In Passing: Judy Pearce

By Hattie Beresford   |   October 21, 2020
Judy, Winni Bennett, and Winni’s daughter Maria in front of the adobe house the Bennetts built by hand and over many years in Montecito

Judy Guitteau Pearce died last month after a long bout with cancer. Her kind heart, enthusiastic and friendly character, and her deep passion and first hand knowledge of the history of Santa Barbara and Montecito will always be appreciated and severely missed. Judy kept the stories of early Montecito alive, those passed down to her by her grandmother and mother and those she experienced herself. She knew intimately the way it was, and I was a lucky recipient of both her memories and her friendship.

For a time Judy had her own column in the Montecito Journal called “Montecito Scrapbook” in which she regaled the community with her stories. Her grandmother had worked as a cook for the Ernest Thayer family and so she wrote “The Man Who Wrote ‘Casey at the Bat.’” An avid equestrian, she wrote numerous reminiscences about riding and horses in Montecito, such as “Days of Horses and Wide Open Spaces.” 

Her grandfather King, whose father worked as a gardener at one of the estates, used to race his burro named Jenny on the racetrack around today’s Bird Refuge. He got her speed up by blowing air into her ear through a hose, and he rode her to Montecito School each day. Her friend Armand Schmitter said he used the hose trick to get his donkey to Cold Spring School on time. 

Judy in the dress she made for Fiesta in the 1950s when she rode with the Santa Barbara Bowl Riders

Story after story, Judy had them. She knew where houses had been moved. She knew who lived in each one. And people talked to her. George Hammond, her best friend’s father, told her that because the Chicago meat packing moguls, Swift, Armour, and Cudahy, all lived near each other above East Valley Road, that area was called “the butcher block.” Judy’s grandpa used to chauffeur for Pearl Chase, and he said she was the most beautiful girl in the town. Judy’s mother told her that during the war, lawns reaching the coast highway in Montecito were plowed up and potatoes planted. “That was during the first World War,” she’d added.

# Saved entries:
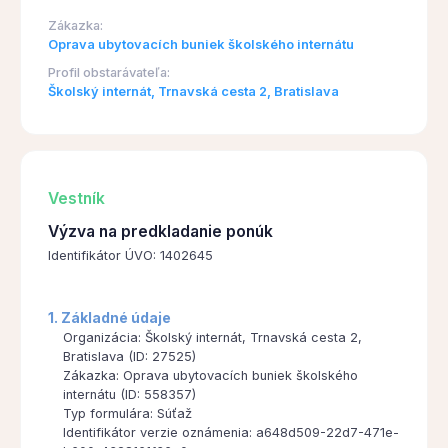
Zákazka:
Oprava ubytovacích buniek školského internátu
Profil obstarávateľa:
Školský internát, Trnavská cesta 2, Bratislava
Vestník
Výzva na predkladanie ponúk
Identifikátor ÚVO: 1402645
1. Základné údaje
Organizácia: Školský internát, Trnavská cesta 2,
Bratislava (ID: 27525)
Zákazka: Oprava ubytovacích buniek školského
internátu (ID: 558357)
Typ formulára: Súťaž
Identifikátor verzie oznámenia: a648d509-22d7-471e-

# Exercises to complete:
- A) Rewrite the Judy Pearce remembrance, everything from "In Passing: Judy" down to "and her friendship.", with "Judith" in place of "Judy".
- B) Write the next part of the Judy Pearce remembrance, picking up after its final sentence.

# Answers to the exercises:
- A)
In Passing: Judith Pearce

By Hattie Beresford   |   October 21, 2020
Judith, Winni Bennett, and Winni’s daughter Maria in front of the adobe house the Bennetts built by hand and over many years in Montecito

Judith Guitteau Pearce died last month after a long bout with cancer. Her kind heart, enthusiastic and friendly character, and her deep passion and first hand knowledge of the history of Santa Barbara and Montecito will always be appreciated and severely missed. Judith kept the stories of early Montecito alive, those passed down to her by her grandmother and mother and those she experienced herself. She knew intimately the way it was, and I was a lucky recipient of both her memories and her friendship.

- B)
I first met Judy when I began writing for the Montecito Journal and working with Maria Herold of the Montecito Association History Committee, another keeper of Montecito’s stories. I immediately liked her. How could you not like this bright, friendly woman wearing a cheerful daisy in her hair? We met for coffee occasionally to talk history, and she drove me up and down the lanes of Montecito pointing out places and telling stories. In 2014, she invited me to join her and five old friends for lunch. They, too, had stories to tell and they wanted me to hear them. (I cannot begin to express how privileged and blessed I felt.)

Judy (left) and friends in the Fiesta parade during the 1950s

And so in April 2014, we met up at the home of Florence and Jerry Dunn in Mission Canyon for lunch and conversation with Winni Bennett, who together with her husband built their own adobe home, and the three Borgatello sisters, whose brothers had formed Marborg. At the time Ida was 96, Laura was 98, and Augusta was 100 years old. It was there that Judy told one of my favorite stories.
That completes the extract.